## EXERCISE:
Pull out every line below holding the word "pixels".

[Data entries]
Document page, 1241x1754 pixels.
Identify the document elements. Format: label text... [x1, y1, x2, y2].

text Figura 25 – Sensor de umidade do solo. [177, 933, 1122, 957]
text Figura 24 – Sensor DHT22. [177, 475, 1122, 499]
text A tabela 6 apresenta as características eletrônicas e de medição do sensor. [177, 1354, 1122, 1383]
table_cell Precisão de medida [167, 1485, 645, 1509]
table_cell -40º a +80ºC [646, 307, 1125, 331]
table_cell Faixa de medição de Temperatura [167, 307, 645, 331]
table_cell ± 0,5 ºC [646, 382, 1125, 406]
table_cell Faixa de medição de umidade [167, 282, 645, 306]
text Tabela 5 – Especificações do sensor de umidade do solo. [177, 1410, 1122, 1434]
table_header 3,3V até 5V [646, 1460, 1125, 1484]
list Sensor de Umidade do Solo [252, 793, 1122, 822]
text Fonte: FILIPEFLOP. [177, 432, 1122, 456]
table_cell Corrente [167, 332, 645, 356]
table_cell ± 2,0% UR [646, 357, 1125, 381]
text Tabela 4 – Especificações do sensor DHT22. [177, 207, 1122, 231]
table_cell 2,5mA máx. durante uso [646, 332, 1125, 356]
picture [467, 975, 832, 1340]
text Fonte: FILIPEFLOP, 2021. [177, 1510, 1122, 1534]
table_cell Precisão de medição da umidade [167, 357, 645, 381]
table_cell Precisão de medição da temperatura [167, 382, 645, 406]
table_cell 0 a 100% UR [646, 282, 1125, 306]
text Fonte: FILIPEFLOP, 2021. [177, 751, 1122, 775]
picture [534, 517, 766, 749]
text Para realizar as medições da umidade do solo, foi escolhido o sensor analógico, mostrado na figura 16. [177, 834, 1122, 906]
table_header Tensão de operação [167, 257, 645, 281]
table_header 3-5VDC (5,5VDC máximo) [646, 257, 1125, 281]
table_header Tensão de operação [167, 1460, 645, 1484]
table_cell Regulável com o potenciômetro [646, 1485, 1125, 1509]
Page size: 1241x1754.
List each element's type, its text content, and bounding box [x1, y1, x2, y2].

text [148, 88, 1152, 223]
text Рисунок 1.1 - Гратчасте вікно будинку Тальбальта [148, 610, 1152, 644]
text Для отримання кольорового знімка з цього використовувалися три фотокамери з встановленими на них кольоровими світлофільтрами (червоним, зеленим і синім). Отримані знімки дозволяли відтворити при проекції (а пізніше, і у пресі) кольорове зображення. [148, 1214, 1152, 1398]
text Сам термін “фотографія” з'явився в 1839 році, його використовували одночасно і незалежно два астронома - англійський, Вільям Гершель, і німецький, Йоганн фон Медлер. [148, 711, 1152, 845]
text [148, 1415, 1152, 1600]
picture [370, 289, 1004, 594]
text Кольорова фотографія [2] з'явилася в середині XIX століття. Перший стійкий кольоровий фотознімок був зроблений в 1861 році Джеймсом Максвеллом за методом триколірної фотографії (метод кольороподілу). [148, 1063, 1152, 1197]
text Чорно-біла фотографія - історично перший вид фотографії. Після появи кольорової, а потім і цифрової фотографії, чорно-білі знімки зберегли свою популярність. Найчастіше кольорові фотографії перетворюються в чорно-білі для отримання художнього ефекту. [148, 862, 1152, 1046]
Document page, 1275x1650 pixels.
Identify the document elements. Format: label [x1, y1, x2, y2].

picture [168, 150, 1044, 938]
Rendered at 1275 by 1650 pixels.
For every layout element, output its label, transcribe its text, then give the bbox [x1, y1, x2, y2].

## OUTPUT OF THE TASK:
Document page, 1241x1754 pixels.
Document page, 1275x1650 pixels.
Rendered at 1275 by 1650 pixels.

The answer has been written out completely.